We have a number of different styles of Atlas page.  The simplest of these is the single map display which is the main link on the Atlas pages. 

The map uses colour to show differences between geographical areas.  As the value of a particular indicator increases so the colouring for the area gets darker.  This makes geographic patterns immediately recognisable.

In most of the Atlases the geographical areas represent District Health Boards (DHBs) however, we may use other boundaries where these are more appropriate.

Viewers can zoom in and out on the map using the map slider in the top left of the map. 

The map, bar chart (bottom left) and table (top right) present the same data.  All three are linked so that clicking or hovering over an area of the map also highlights the relevant bar in the bar chart and line in the table.

The bar chart shows the distribution of results from low to high and again categorises using colours in exactly the same way as the map.  The Y axis to the left of the bar chart shows the range of values for the selected indicator. 

It is important to recognise that although the atlas compares areas it is not a league table.  This is because we do not prescribe what the “correct” level for any area should be.  We cannot assume that high is good and low bad, or vice versa or even that the average is about right and the extremes wrong. 

The results table shows each area and the actual value of the indicator.  By clicking on the header of the table we can sort by either the area name  or the value

The classification of the area is given by the coloured dot on the far left of the table – this classification is exactly the same as that used in the map and the bar chart.

Right at the top of the page is a button labelled Data.  This acts as a switch that changes the Data Explorer into a pie chart and vice versa.  The pie chart shows how many areas are in each category for that indicator, and it also acts as a switch for selecting all areas that belong to a particular category.  If you click on a specific slice, this highlights all areas in this group on the map, the bar chart and the table.

The Data Explorer box on the left of the screen allows users to choose which indicator is displayed.  When a new indicator is selected, the map, bar chart and results table all change.   

Below the indicator selector is the Legend.  The legend shows the meaning of the colour categorisations – with the highest values represented by the darkest colouring.  In most cases we use a statistical technique called a standard deviation to set the categories and their thresholds.  This measures how different an area is from the national average. 
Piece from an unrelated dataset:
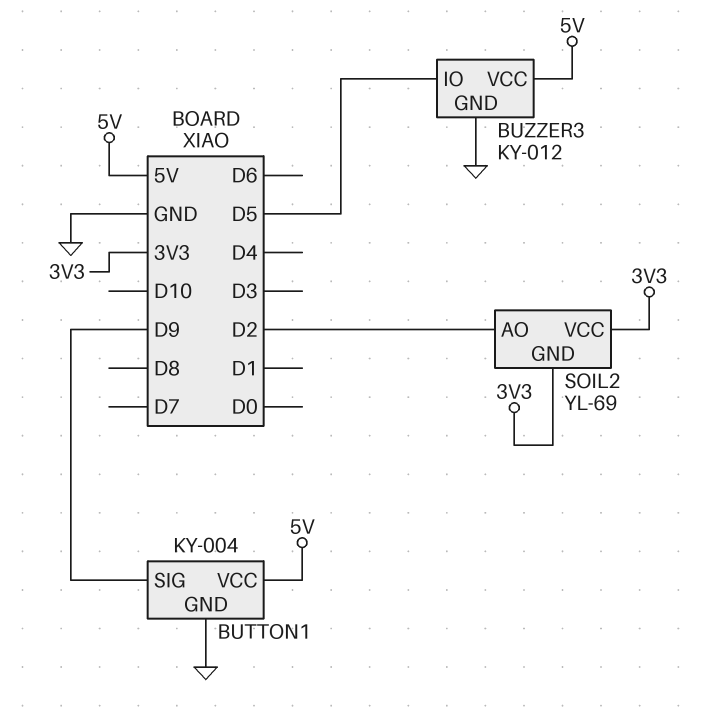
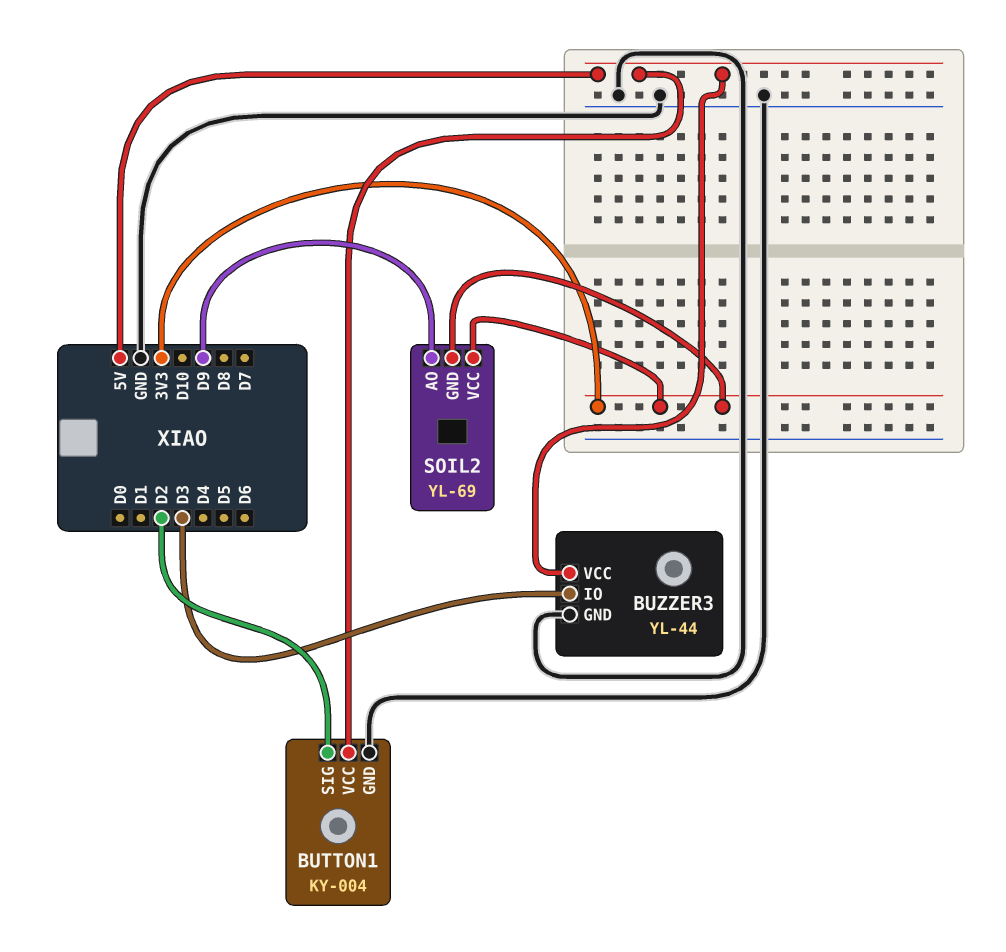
BUTTON1 pin SIG: D9 -> D2
BUZZER3: KY-012 -> YL-44
BUZZER3 pin IO: D5 -> D3
SOIL2 pin AO: D2 -> D9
Also along the top of the screen are buttons labelled DHB comment, Methodology  and User Guide

DHB comment provides a link to any commentary provided by the DHBs about their position, such as explanations of unusual results.  

Methodology provides detailed information about the indicator, where the data comes from, how the indicator is calculated and what it is measuring.  This opens in a new window

User guide takes you back to this guidance.

Commentary This box provides commentary about each indicator including:

  • What the measure is in high level terms (detailed definitions being available via methodology button)?
  • Why the measure matters.
  • Examples of questions that may be stimulated by it.

The Atlas is designed to stimulate questions. Therefore we have engaged clinical experts in these areas to help us make sure we measure what matters and place the measures in a relevant context.